_Instructions for the task_.
Render the lines of every row below as a numbered list, omitting any blank lines.

[Dataset items]
==========

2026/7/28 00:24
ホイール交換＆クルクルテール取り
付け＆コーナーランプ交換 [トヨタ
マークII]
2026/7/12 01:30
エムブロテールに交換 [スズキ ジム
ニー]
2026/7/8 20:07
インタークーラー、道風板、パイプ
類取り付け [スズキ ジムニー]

==========

_Worked solution_.
1. 2026/7/28 00:24
2. ホイール交換＆クルクルテール取り
3. 付け＆コーナーランプ交換 [トヨタ
4. マークII]
5. 2026/7/12 01:30
6. エムブロテールに交換 [スズキ ジム
7. ニー]
8. 2026/7/8 20:07
9. インタークーラー、道風板、パイプ
10. 類取り付け [スズキ ジムニー]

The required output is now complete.